From your Start menu, select UltraVNC → UltraVNC Viewer. This displays a Connection window in order to select which server to connect to, as shown in Figure 11-3.
Enter the IP address or hostname and reconfigured port, separated by a colon, into the VNC Server input box in the Connection window. You should be able to leave the rest of the settings alone if you configured your server as discussed in Creating and Packaging a VNC Backdoor. Click the Connect button. If everything's configured correctly and your server is running, you'll be presented with the VNC Authentication dialog, as shown in Figure 11-4.
Enter your password and click the Log On button. If by chance you failed to reach the Authentication dialog, then it is unlikely that your server's running on the port you specified (and might not be running at all). If the connection fails after the Authentication dialog, there's been a mistake in configuring your password and exporting the registry. Repeat the steps described in Creating and Packaging a VNC Backdoor. When everything is working, you receive a replica of the backdoored server's desktop to play with, as shown in Figure 11-5. This is about as fancy and full-featured as backdoors get.
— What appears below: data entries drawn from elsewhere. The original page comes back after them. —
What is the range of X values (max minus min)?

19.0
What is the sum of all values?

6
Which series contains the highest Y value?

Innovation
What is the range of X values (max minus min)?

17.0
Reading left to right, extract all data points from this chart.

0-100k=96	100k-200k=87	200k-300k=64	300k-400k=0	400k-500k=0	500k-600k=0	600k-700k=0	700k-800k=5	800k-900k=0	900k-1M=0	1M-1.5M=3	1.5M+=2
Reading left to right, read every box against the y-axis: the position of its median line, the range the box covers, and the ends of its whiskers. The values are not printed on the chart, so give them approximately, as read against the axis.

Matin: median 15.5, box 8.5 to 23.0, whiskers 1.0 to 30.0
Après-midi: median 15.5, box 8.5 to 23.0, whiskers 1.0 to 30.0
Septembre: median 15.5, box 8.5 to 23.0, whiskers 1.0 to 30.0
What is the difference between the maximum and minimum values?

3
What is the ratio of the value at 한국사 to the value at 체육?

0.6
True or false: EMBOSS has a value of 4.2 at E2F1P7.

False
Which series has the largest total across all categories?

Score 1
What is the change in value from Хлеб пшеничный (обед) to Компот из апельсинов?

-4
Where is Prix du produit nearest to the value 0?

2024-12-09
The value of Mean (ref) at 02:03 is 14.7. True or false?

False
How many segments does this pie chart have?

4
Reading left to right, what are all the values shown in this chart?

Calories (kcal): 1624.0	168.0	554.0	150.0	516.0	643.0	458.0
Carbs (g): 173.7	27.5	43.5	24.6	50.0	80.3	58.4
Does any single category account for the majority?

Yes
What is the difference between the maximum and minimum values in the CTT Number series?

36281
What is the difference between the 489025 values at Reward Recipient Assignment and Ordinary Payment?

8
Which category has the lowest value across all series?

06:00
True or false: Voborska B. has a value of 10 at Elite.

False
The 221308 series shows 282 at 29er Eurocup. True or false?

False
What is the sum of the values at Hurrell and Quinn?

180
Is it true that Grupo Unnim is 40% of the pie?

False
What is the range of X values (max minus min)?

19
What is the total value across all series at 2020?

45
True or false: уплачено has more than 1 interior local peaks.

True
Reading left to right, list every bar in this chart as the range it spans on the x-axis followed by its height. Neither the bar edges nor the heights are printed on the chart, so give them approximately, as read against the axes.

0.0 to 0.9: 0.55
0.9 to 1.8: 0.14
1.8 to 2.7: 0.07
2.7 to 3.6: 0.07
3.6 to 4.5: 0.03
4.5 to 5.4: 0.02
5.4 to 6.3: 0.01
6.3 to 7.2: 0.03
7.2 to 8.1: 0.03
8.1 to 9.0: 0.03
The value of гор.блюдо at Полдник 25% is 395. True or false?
Now that you've infected your own desktop by testing the procedure, let's remove the backdoor. To stop the service, enter:
C:\>net stop winvncTo unregister the WinVNC service from Windows, use this command in the directory containing the winvnc.exe that you installed:
C:\VNC\backdoor>winvnc.exe -removeBe careful with this command when using it in a situation when you do not want to alert the server's user that any hijinx were going on in the background. Upon running, it creates a pop-up window confirming that the WinVNC service was removed from the system. To remove the backdoor stealthily, stop the service as noted, but don't unregister the service; rather, delete the files using the original command channel used to get the backdoor started in the first place.